DIRECTIVES:
1. Answer these from the post about the pump cover:
(a) What vehicle is the writer's pump from?
(b) What set the preload of the spring in that pump?
(c) What does the CNC cover keep the same as the stock pump?
2. Reproduce the post about the pump cover word for word, from "Thanks guys, for" up to and including "would be ideal.".

* begin EXCERPT PROVIDED *

Thanks guys, for helping figure this out (especially Spike!)  Spike, if you get this cover thing figured out, I'll take several!  :D

Spike - My pump ('84 Jetta 1.6lTD) only had one plunger and one spring.  Just an outer piston that was hollow in the middle with a spring sticking into it.  And there were a couple precision spacers setting the preload of the spring.  IMO, not having to mess with spacers... just simple, bolt-on cover, would be ideal.

I love what you are designing there with the CNC cover that keeps spring pre-load the same as the stock pump.  If we get this figured out, I'll take several!  :D

How did you get the piston to come out to measure how far it sticks out?  Were you able to get it to come out past where it would have interfered with the cover on any of the pumps you tested, Spike?

* end EXCERPT PROVIDED *
* begin EXTRACTED DATA *

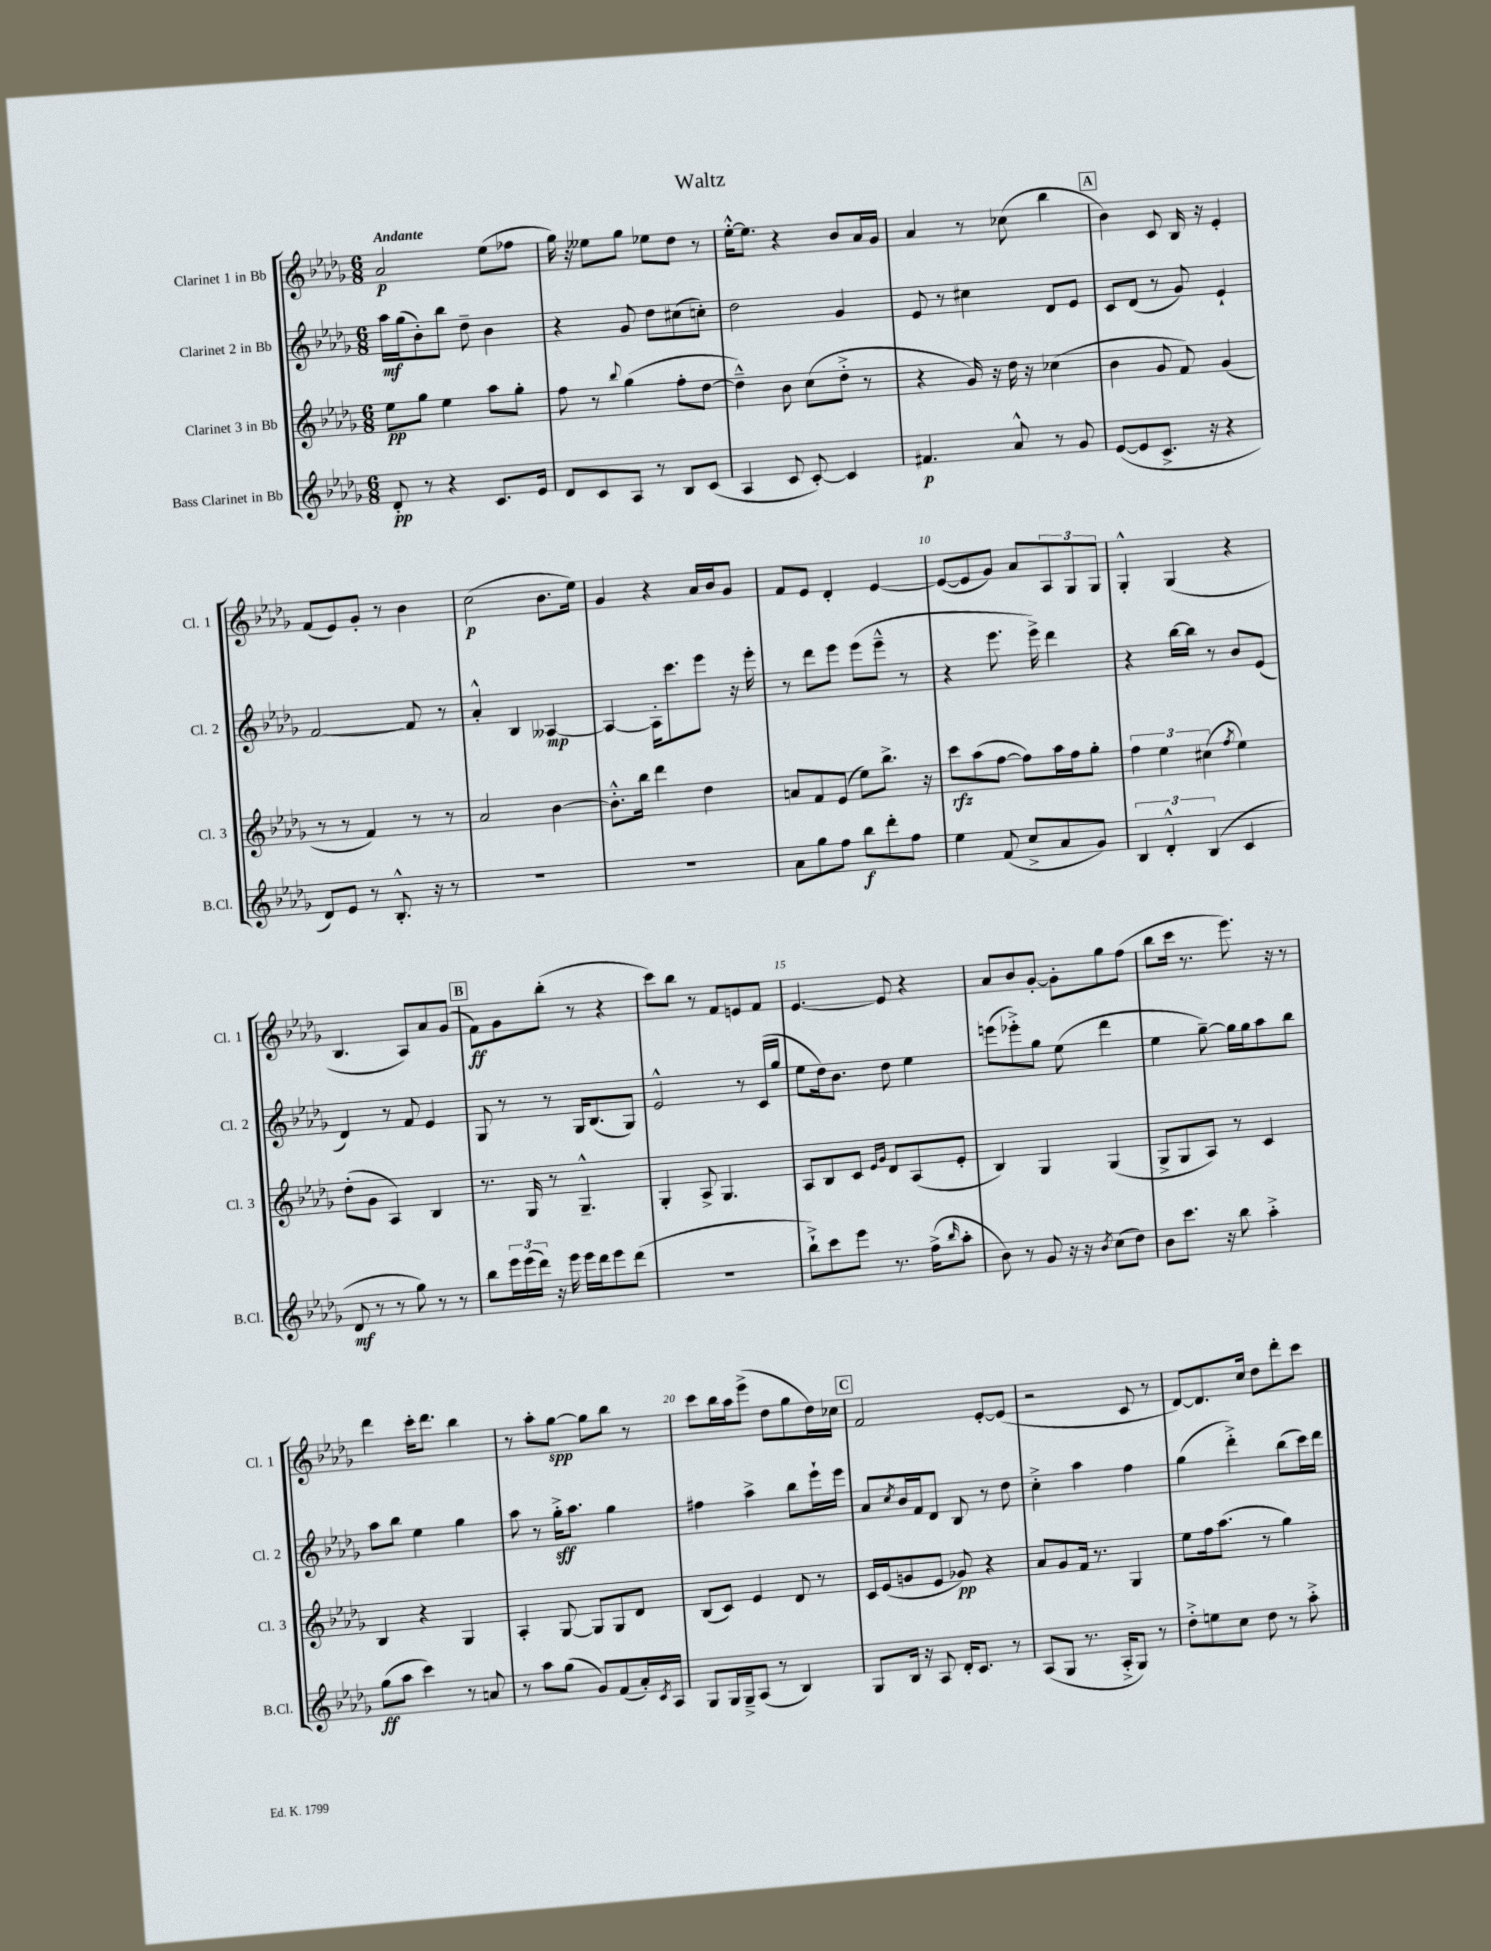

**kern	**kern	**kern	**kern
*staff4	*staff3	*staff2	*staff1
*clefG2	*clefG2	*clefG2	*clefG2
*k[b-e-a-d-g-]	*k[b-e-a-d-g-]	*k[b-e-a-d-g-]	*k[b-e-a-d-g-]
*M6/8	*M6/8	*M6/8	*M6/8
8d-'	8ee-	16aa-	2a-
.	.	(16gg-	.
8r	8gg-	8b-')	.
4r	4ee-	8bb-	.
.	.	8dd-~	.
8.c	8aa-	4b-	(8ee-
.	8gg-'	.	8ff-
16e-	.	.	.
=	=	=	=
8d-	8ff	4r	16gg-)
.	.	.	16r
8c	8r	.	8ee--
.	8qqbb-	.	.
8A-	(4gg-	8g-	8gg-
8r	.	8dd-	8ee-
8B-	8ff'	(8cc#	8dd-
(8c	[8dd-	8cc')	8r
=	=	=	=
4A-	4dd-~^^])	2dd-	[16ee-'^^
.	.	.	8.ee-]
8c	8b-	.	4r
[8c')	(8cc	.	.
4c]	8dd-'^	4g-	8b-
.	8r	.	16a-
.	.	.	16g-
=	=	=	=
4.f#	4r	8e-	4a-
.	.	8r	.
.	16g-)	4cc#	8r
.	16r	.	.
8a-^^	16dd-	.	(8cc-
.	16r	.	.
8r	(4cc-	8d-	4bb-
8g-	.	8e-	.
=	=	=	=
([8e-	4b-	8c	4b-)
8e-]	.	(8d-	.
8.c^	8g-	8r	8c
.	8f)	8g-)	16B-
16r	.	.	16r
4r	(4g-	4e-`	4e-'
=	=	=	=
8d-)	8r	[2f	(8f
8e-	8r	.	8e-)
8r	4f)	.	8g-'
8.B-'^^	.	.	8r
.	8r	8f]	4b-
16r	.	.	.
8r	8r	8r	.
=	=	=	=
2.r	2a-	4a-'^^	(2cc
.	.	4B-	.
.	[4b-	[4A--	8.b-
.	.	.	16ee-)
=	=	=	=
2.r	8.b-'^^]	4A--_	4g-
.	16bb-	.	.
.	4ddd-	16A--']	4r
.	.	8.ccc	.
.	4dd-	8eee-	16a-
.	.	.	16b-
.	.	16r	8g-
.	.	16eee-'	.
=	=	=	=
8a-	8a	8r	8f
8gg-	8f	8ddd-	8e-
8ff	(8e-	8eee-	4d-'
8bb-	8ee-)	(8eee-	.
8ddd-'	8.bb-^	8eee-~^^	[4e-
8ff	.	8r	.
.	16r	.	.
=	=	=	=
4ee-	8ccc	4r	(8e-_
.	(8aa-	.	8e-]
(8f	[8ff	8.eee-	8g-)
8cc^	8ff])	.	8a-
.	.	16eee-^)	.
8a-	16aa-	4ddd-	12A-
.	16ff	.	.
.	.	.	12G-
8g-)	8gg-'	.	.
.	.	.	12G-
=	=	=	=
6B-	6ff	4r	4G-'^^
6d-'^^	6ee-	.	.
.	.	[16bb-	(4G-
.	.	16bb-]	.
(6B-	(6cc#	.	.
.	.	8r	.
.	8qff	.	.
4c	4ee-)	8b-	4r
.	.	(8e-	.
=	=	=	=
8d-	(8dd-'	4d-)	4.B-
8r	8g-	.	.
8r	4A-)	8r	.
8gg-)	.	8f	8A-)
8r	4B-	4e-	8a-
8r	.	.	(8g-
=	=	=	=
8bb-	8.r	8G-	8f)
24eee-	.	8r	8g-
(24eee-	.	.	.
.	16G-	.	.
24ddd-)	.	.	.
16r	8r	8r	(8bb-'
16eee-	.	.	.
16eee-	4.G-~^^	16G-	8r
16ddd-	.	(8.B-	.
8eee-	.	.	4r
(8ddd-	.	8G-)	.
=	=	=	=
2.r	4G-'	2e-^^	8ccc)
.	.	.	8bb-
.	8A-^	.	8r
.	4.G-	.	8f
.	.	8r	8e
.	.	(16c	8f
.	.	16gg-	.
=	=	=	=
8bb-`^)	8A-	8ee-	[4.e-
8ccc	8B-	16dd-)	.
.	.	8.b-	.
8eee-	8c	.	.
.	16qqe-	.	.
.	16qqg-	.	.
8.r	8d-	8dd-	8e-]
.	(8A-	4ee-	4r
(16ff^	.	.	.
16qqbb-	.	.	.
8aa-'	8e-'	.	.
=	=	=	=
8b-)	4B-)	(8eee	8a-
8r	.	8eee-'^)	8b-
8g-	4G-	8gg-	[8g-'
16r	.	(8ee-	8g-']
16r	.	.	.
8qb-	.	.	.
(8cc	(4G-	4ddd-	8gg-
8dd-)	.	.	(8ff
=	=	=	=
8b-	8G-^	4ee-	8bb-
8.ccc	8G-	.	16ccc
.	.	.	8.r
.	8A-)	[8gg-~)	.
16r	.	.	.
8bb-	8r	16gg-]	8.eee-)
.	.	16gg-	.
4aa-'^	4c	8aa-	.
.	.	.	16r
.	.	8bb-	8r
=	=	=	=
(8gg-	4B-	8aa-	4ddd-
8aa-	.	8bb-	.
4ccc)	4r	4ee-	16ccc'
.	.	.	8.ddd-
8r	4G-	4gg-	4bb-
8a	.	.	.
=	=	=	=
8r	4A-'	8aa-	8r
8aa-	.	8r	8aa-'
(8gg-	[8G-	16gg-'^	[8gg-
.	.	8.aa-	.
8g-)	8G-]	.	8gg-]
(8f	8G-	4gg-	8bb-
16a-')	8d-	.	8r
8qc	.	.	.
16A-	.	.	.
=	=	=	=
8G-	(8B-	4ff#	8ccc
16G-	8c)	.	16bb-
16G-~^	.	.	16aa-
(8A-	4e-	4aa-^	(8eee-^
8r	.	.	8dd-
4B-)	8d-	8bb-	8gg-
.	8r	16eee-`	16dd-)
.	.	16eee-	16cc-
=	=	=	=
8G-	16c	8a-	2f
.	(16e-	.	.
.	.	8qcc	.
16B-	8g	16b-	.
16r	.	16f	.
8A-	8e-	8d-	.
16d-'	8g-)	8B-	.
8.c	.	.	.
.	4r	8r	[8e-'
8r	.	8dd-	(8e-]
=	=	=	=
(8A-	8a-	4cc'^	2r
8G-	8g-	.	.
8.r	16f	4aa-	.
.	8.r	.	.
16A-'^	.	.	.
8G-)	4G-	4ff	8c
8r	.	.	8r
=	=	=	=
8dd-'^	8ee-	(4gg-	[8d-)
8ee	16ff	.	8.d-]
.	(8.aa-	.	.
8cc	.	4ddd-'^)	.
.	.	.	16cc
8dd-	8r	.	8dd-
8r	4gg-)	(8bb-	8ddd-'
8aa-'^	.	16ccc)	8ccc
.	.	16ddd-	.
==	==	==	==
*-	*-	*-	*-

* end EXTRACTED DATA *

SOLUTIONS BELOW:
1.
(a) An '84 Jetta 1.6lTD
(b) A couple of precision spacers
(c) The spring pre-load

2.
Thanks guys, for helping figure this out (especially Spike!)  Spike, if you get this cover thing figured out, I'll take several!  :D

Spike - My pump ('84 Jetta 1.6lTD) only had one plunger and one spring.  Just an outer piston that was hollow in the middle with a spring sticking into it.  And there were a couple precision spacers setting the preload of the spring.  IMO, not having to mess with spacers... just simple, bolt-on cover, would be ideal.